Now more than ever, as we imagine innovative functional roles of farm landscapes within and around cities, we must seek to rebuild the complex landscape structures to support a robust agro-ecological system. As designers, we must strive to integrate sound science into the creative process and explore the spatial synergy between our natural lands, recreational lands, and our productive agricultural lands all at the interface of the burgeoning modern city. How can a stormwater basin serve as a source population for beneficial insect predators? How can the landscape of a public park intentionally rebuild pollinator populations adjacent to a community vegetable garden? How can we leverage diverse yet intentional native plant palettes to contribute mutual benefits with local farms? Can we design adjacent uses for maximum integration of beneficial biodiversity back into urban and peri-urban landscapes?

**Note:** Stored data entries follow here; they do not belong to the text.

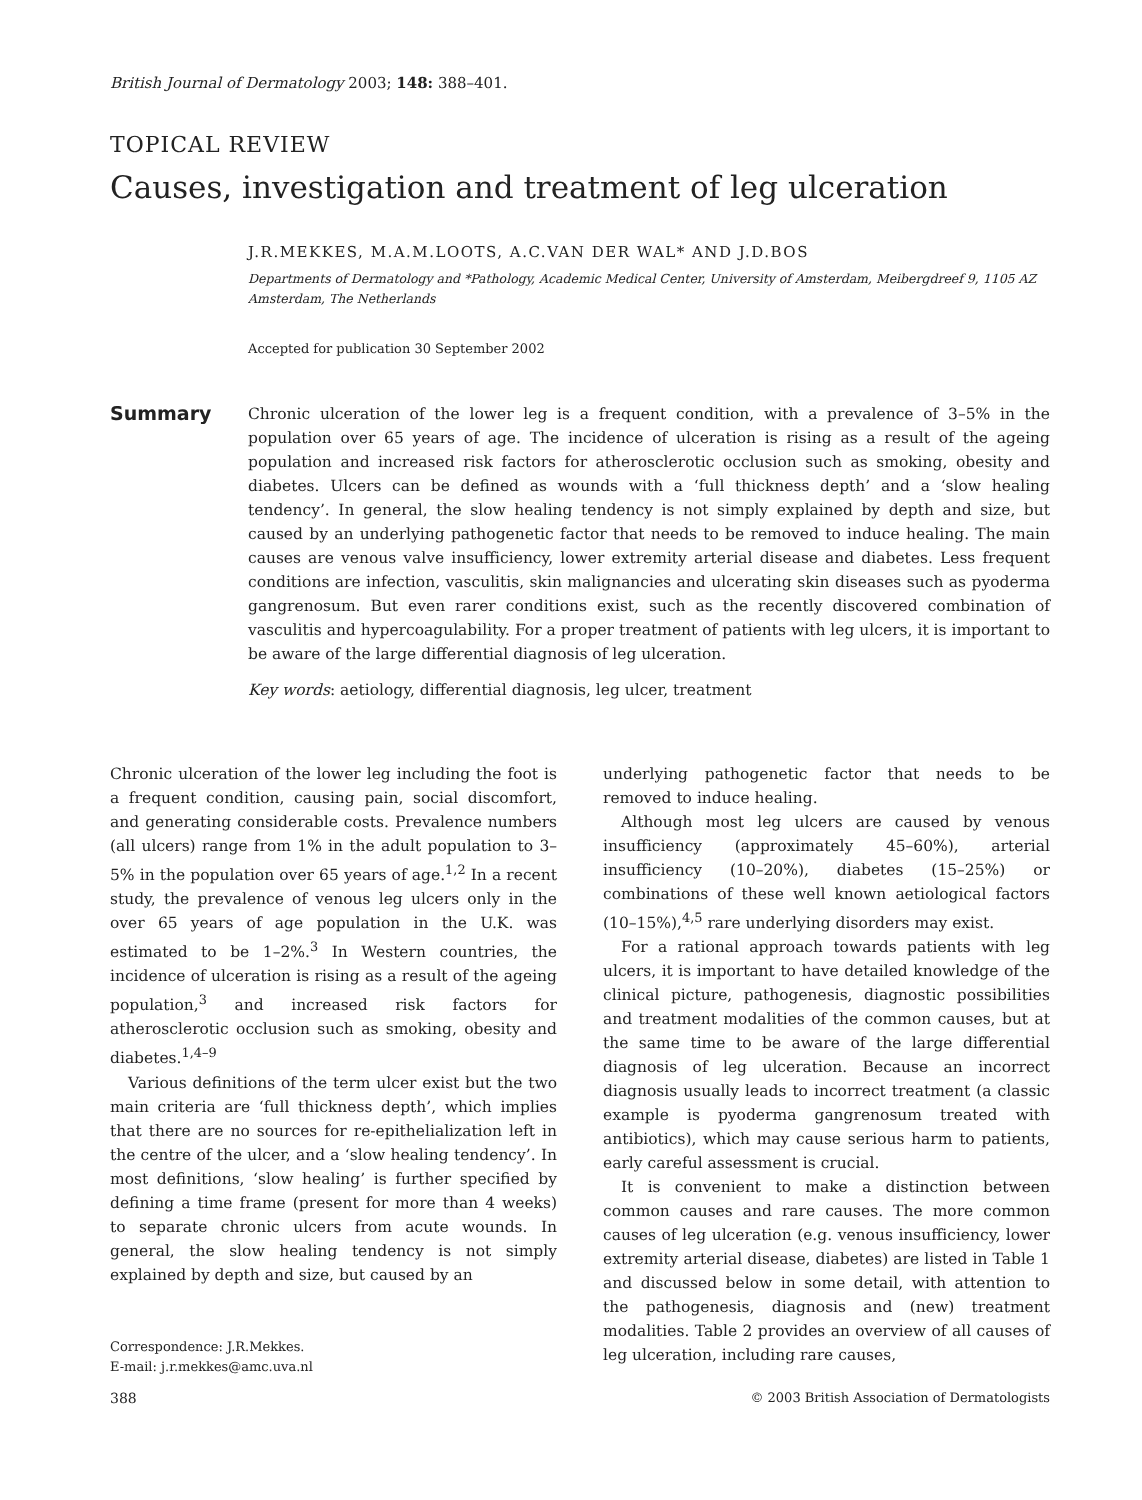British Journal of Dermatology 2003; 148: 388–401.
TOPICAL REVIEW
Causes, investigation and treatment of leg ulceration
J.R.MEKKES, M.A.M.LOOTS, A.C.VAN DER WAL* AND J.D.BOS
Departments of Dermatology and *Pathology, Academic Medical Center, University of Amsterdam, Meibergdreef 9, 1105 AZ Amsterdam, The Netherlands
Accepted for publication 30 September 2002
Summary
Chronic ulceration of the lower leg is a frequent condition, with a prevalence of 3–5% in the population over 65 years of age. The incidence of ulceration is rising as a result of the ageing population and increased risk factors for atherosclerotic occlusion such as smoking, obesity and diabetes. Ulcers can be defined as wounds with a ‘full thickness depth’ and a ‘slow healing tendency’. In general, the slow healing tendency is not simply explained by depth and size, but caused by an underlying pathogenetic factor that needs to be removed to induce healing. The main causes are venous valve insufficiency, lower extremity arterial disease and diabetes. Less frequent conditions are infection, vasculitis, skin malignancies and ulcerating skin diseases such as pyoderma gangrenosum. But even rarer conditions exist, such as the recently discovered combination of vasculitis and hypercoagulability. For a proper treatment of patients with leg ulcers, it is important to be aware of the large differential diagnosis of leg ulceration.
Key words: aetiology, differential diagnosis, leg ulcer, treatment
Chronic ulceration of the lower leg including the foot is a frequent condition, causing pain, social discomfort, and generating considerable costs. Prevalence numbers (all ulcers) range from 1% in the adult population to 3–5% in the population over 65 years of age.<sup>1,2</sup> In a recent study, the prevalence of venous leg ulcers only in the over 65 years of age population in the U.K. was estimated to be 1–2%.<sup>3</sup> In Western countries, the incidence of ulceration is rising as a result of the ageing population,<sup>3</sup> and increased risk factors for atherosclerotic occlusion such as smoking, obesity and diabetes.<sup>1,4–9</sup>
Various definitions of the term ulcer exist but the two main criteria are ‘full thickness depth’, which implies that there are no sources for re-epithelialization left in the centre of the ulcer, and a ‘slow healing tendency’. In most definitions, ‘slow healing’ is further specified by defining a time frame (present for more than 4 weeks) to separate chronic ulcers from acute wounds. In general, the slow healing tendency is not simply explained by depth and size, but caused by an
Correspondence: J.R.Mekkes.
E-mail: j.r.mekkes@amc.uva.nl
underlying pathogenetic factor that needs to be removed to induce healing.
Although most leg ulcers are caused by venous insufficiency (approximately 45–60%), arterial insufficiency (10–20%), diabetes (15–25%) or combinations of these well known aetiological factors (10–15%),<sup>4,5</sup> rare underlying disorders may exist.
For a rational approach towards patients with leg ulcers, it is important to have detailed knowledge of the clinical picture, pathogenesis, diagnostic possibilities and treatment modalities of the common causes, but at the same time to be aware of the large differential diagnosis of leg ulceration. Because an incorrect diagnosis usually leads to incorrect treatment (a classic example is pyoderma gangrenosum treated with antibiotics), which may cause serious harm to patients, early careful assessment is crucial.
It is convenient to make a distinction between common causes and rare causes. The more common causes of leg ulceration (e.g. venous insufficiency, lower extremity arterial disease, diabetes) are listed in Table 1 and discussed below in some detail, with attention to the pathogenesis, diagnosis and (new) treatment modalities. Table 2 provides an overview of all causes of leg ulceration, including rare causes,
388 © 2003 British Association of Dermatologists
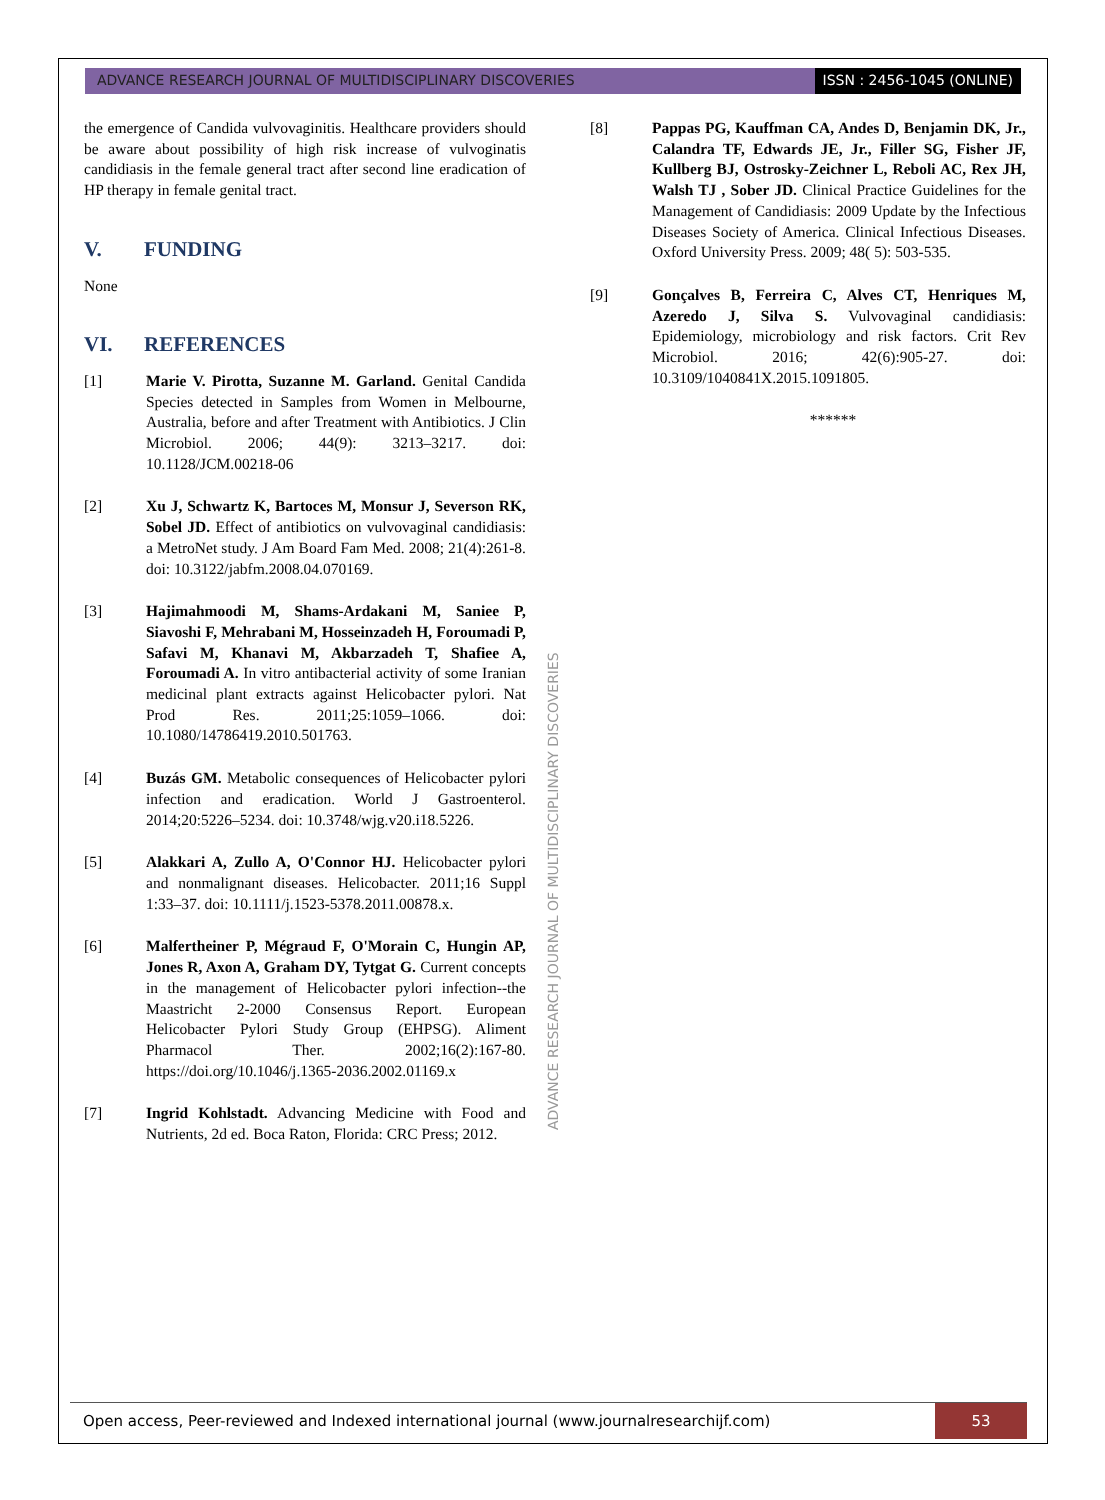ADVANCE RESEARCH JOURNAL OF MULTIDISCIPLINARY DISCOVERIES
ISSN : 2456-1045 (ONLINE)
the emergence of Candida vulvovaginitis. Healthcare providers should be aware about possibility of high risk increase of vulvoginatis candidiasis in the female general tract after second line eradication of HP therapy in female genital tract.
V. FUNDING
None
VI. REFERENCES
[1] Marie V. Pirotta, Suzanne M. Garland. Genital Candida Species detected in Samples from Women in Melbourne, Australia, before and after Treatment with Antibiotics. J Clin Microbiol. 2006; 44(9): 3213–3217. doi: 10.1128/JCM.00218-06
[2] Xu J, Schwartz K, Bartoces M, Monsur J, Severson RK, Sobel JD. Effect of antibiotics on vulvovaginal candidiasis: a MetroNet study. J Am Board Fam Med. 2008; 21(4):261-8. doi: 10.3122/jabfm.2008.04.070169.
[3] Hajimahmoodi M, Shams-Ardakani M, Saniee P, Siavoshi F, Mehrabani M, Hosseinzadeh H, Foroumadi P, Safavi M, Khanavi M, Akbarzadeh T, Shafiee A, Foroumadi A. In vitro antibacterial activity of some Iranian medicinal plant extracts against Helicobacter pylori. Nat Prod Res. 2011;25:1059–1066. doi: 10.1080/14786419.2010.501763.
[4] Buzás GM. Metabolic consequences of Helicobacter pylori infection and eradication. World J Gastroenterol. 2014;20:5226–5234. doi: 10.3748/wjg.v20.i18.5226.
[5] Alakkari A, Zullo A, O'Connor HJ. Helicobacter pylori and nonmalignant diseases. Helicobacter. 2011;16 Suppl 1:33–37. doi: 10.1111/j.1523-5378.2011.00878.x.
[6] Malfertheiner P, Mégraud F, O'Morain C, Hungin AP, Jones R, Axon A, Graham DY, Tytgat G. Current concepts in the management of Helicobacter pylori infection--the Maastricht 2-2000 Consensus Report. European Helicobacter Pylori Study Group (EHPSG). Aliment Pharmacol Ther. 2002;16(2):167-80. https://doi.org/10.1046/j.1365-2036.2002.01169.x
[7] Ingrid Kohlstadt. Advancing Medicine with Food and Nutrients, 2d ed. Boca Raton, Florida: CRC Press; 2012.
ADVANCE RESEARCH JOURNAL OF MULTIDISCIPLINARY DISCOVERIES
[8] Pappas PG, Kauffman CA, Andes D, Benjamin DK, Jr., Calandra TF, Edwards JE, Jr., Filler SG, Fisher JF, Kullberg BJ, Ostrosky-Zeichner L, Reboli AC, Rex JH, Walsh TJ , Sober JD. Clinical Practice Guidelines for the Management of Candidiasis: 2009 Update by the Infectious Diseases Society of America. Clinical Infectious Diseases. Oxford University Press. 2009; 48( 5): 503-535.
[9] Gonçalves B, Ferreira C, Alves CT, Henriques M, Azeredo J, Silva S. Vulvovaginal candidiasis: Epidemiology, microbiology and risk factors. Crit Rev Microbiol. 2016; 42(6):905-27. doi: 10.3109/1040841X.2015.1091805.
******
Open access, Peer-reviewed and Indexed international journal (www.journalresearchijf.com)
53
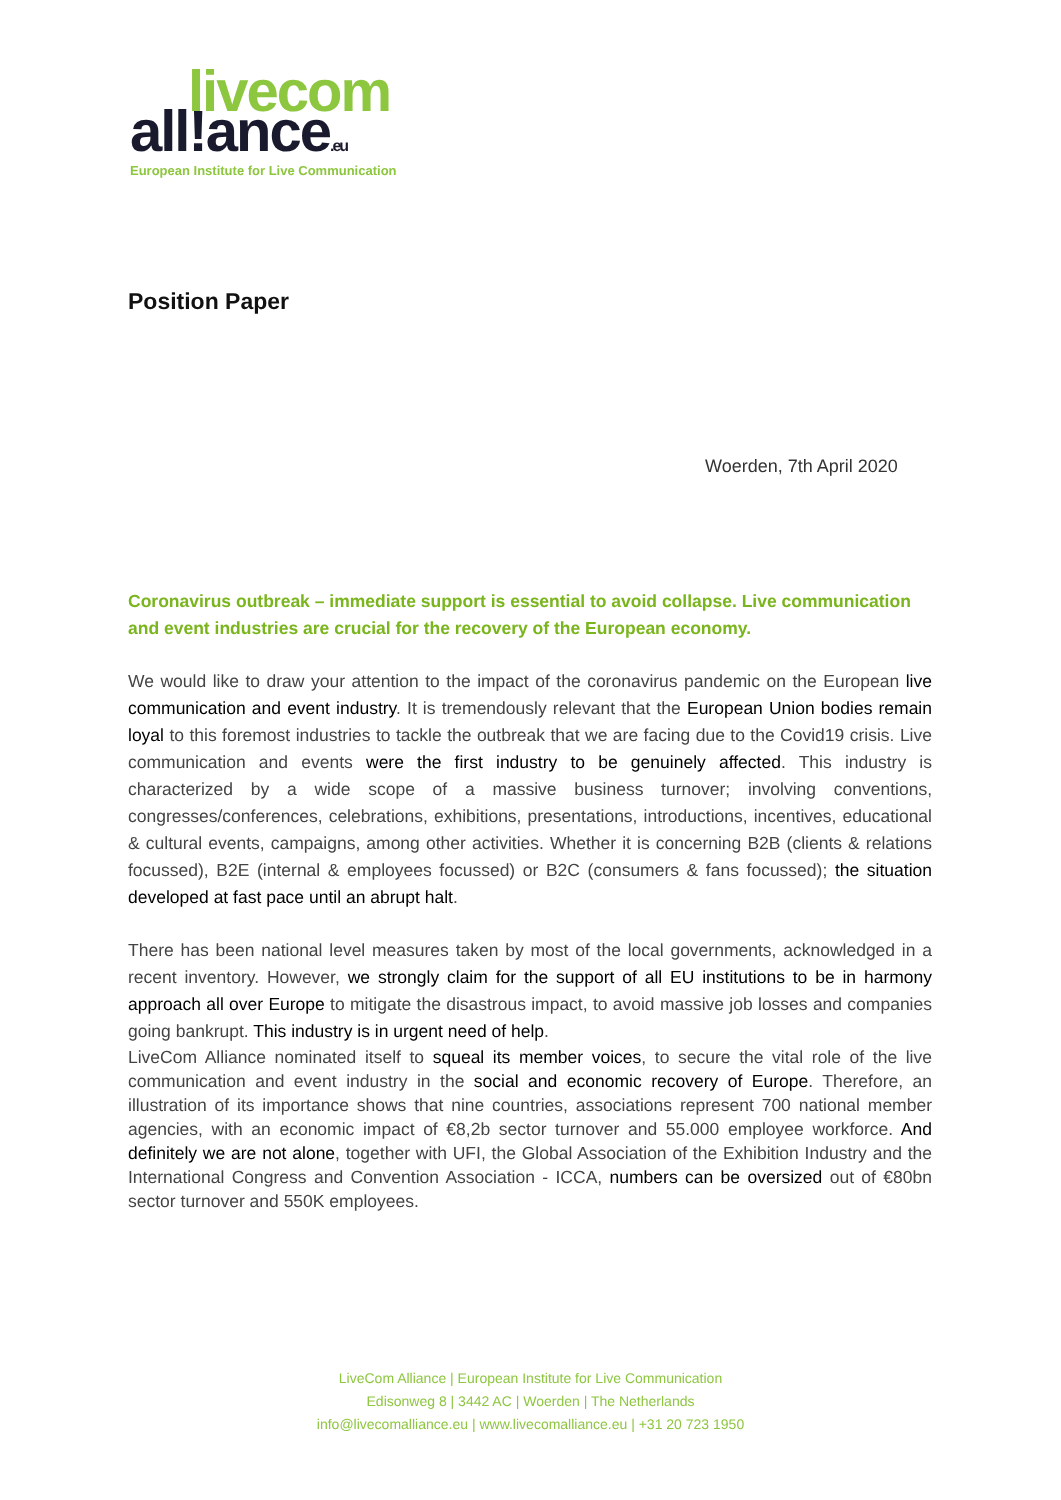livecom
all!ance.eu
European Institute for Live Communication
Position Paper
Woerden, 7th April 2020
Coronavirus outbreak – immediate support is essential to avoid collapse. Live communication and event industries are crucial for the recovery of the European economy.
We would like to draw your attention to the impact of the coronavirus pandemic on the European live communication and event industry. It is tremendously relevant that the European Union bodies remain loyal to this foremost industries to tackle the outbreak that we are facing due to the Covid19 crisis. Live communication and events were the first industry to be genuinely affected. This industry is characterized by a wide scope of a massive business turnover; involving conventions, congresses/conferences, celebrations, exhibitions, presentations, introductions, incentives, educational & cultural events, campaigns, among other activities. Whether it is concerning B2B (clients & relations focussed), B2E (internal & employees focussed) or B2C (consumers & fans focussed); the situation developed at fast pace until an abrupt halt.
There has been national level measures taken by most of the local governments, acknowledged in a recent inventory. However, we strongly claim for the support of all EU institutions to be in harmony approach all over Europe to mitigate the disastrous impact, to avoid massive job losses and companies going bankrupt. This industry is in urgent need of help.
LiveCom Alliance nominated itself to squeal its member voices, to secure the vital role of the live communication and event industry in the social and economic recovery of Europe. Therefore, an illustration of its importance shows that nine countries, associations represent 700 national member agencies, with an economic impact of €8,2b sector turnover and 55.000 employee workforce. And definitely we are not alone, together with UFI, the Global Association of the Exhibition Industry and the International Congress and Convention Association - ICCA, numbers can be oversized out of €80bn sector turnover and 550K employees.
LiveCom Alliance | European Institute for Live Communication
Edisonweg 8 | 3442 AC | Woerden | The Netherlands
info@livecomalliance.eu | www.livecomalliance.eu | +31 20 723 1950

The design of productive urban ecological systems represents a new frontier for designers, and at Sasaki we have been pushing ourselves to lead the charge. In the heart of Shanghai, for example, our master plan for Zhangjaibang Park locates community gardens in a transitional space between neighborhoods and a public complex of wetlands, meadows and woodlands. This design serves for maximum exchange of biodiversity (Fig. 1). Similarly, one of Sasaki’s current project in the Philippines envisions a community agricultural corridor abutted on both ends by natural areas that will function as source populations for beneficial insects and birds (Fig. 2). By continuing our pursuit of these ideals across our practice, we challenge the dichotomy between what is urban and what is rural, what is built and what is wild. We imagine an ecosystem that is both city and farm, buzzing with all kinds of life.